Explorer
Source : Courrier International (27/12/2021)
Voir le panoramaItalie : en prison, “la génération de mafiosi la plus cultivée de tous les temps”
Condamnés à perpétuité pour des crimes de sang, les anciens chefs mafieux de la Cosa Nostra sicilienne profitent de leur temps en prison pour lire et s’instruire. Entre brillants étudiants universitaires et néophilosophes, le quotidien Domani dresse le portrait de ces criminels épris de culture.
Il existe une mafia qui ne ressemble guère à celle que nous connaissons depuis toujours, vulgaire et ignorante. La mafia du passé, c’était celle des petits mots cryptiques et bourrés de fautes écrits par Bernardo Provenzano. Ou encore celle de Totò Riina, qui se vantait de ne pas être allé au-delà du CM2. Dans les repaires des mafieux ordinaires, les limiers trouvaient toujours une bible. Et pour le chapitre littérature, c’était souvent tout. Mais les boss qui ont grandi à l’ombre du clan historique des Corleonesi n’ont pas pris exemple sur leurs prédécesseurs. Au contraire, ils ont trouvé refuge dans la culture.
Enfermés pendant un quart de siècle dans des cellules qui n’étaient rien que des trous, ils se sont retrouvés seuls avec Fiodor Dostoïevski et ses Frères Karamazov, Léon Tolstoï, Italo Svevo, Boris Pasternak, Luigi Pirandello, les philosophes allemands, les théologiens protestants, Virgile et Emmanuel Kant. Et c’est ainsi, en cellule d’isolement, qu’est née la génération de mafiosi la plus cultivée de tous les temps.

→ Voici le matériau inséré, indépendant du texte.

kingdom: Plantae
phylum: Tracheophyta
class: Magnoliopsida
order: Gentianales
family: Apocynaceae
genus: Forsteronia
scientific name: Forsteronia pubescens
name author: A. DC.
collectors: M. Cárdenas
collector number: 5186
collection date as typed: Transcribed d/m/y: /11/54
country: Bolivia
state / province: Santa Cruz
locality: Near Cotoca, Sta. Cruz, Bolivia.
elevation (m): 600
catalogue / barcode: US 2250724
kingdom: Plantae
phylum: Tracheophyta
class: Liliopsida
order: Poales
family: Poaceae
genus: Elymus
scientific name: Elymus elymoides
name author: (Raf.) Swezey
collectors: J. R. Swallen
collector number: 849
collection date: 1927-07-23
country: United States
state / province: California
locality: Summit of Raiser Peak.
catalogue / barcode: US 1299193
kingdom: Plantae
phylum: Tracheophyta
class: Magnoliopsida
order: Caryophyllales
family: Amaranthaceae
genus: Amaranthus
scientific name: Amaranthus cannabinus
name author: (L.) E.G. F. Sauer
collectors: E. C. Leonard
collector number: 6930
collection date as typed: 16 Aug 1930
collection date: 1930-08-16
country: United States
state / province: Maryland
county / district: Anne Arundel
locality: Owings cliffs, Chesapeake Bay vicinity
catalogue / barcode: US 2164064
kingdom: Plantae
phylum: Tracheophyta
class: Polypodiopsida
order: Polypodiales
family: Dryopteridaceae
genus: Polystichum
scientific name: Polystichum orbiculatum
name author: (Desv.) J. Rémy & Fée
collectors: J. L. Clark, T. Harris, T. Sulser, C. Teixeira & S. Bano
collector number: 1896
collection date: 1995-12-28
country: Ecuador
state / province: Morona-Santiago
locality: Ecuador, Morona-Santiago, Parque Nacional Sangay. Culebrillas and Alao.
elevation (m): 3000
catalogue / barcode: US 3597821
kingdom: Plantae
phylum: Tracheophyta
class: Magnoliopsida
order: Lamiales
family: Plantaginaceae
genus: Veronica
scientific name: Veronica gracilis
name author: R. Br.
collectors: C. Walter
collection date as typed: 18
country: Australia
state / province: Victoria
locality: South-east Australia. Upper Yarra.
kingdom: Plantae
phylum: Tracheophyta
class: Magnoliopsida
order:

Alors que dehors, on lit de moins en moins, dedans, on dévore les bouquins.
L’histoire de Giuseppe Grassonelli condamné à perpétuité en 1992 pour plusieurs meurtres en dit long. Envoyé pour la première fois dans la prison de l’île de Pianosa, le 15 novembre 1992, il trouve sous le matelas de sa couchette un exemplaire de Guerre et Paix. Il se met à le lire, mais, ne comprenant pas ce qui est écrit, il fond en larmes de désespoir. C’est alors que pour se sauver de l’enfer de la perpétuité, il décide de se lancer corps et âme dans les études. Au bout de quinze ans d’isolement, il a accouché d’un mémoire : “Les mouvements révolutionnaires napolitains de 1799 et les soulèvements dans les provinces du royaume”, d’un premier diplôme en lettres, et, bientôt, d’un second en philosophie. Voilà la révolution culturelle de la Cosa Nostra sicilienne.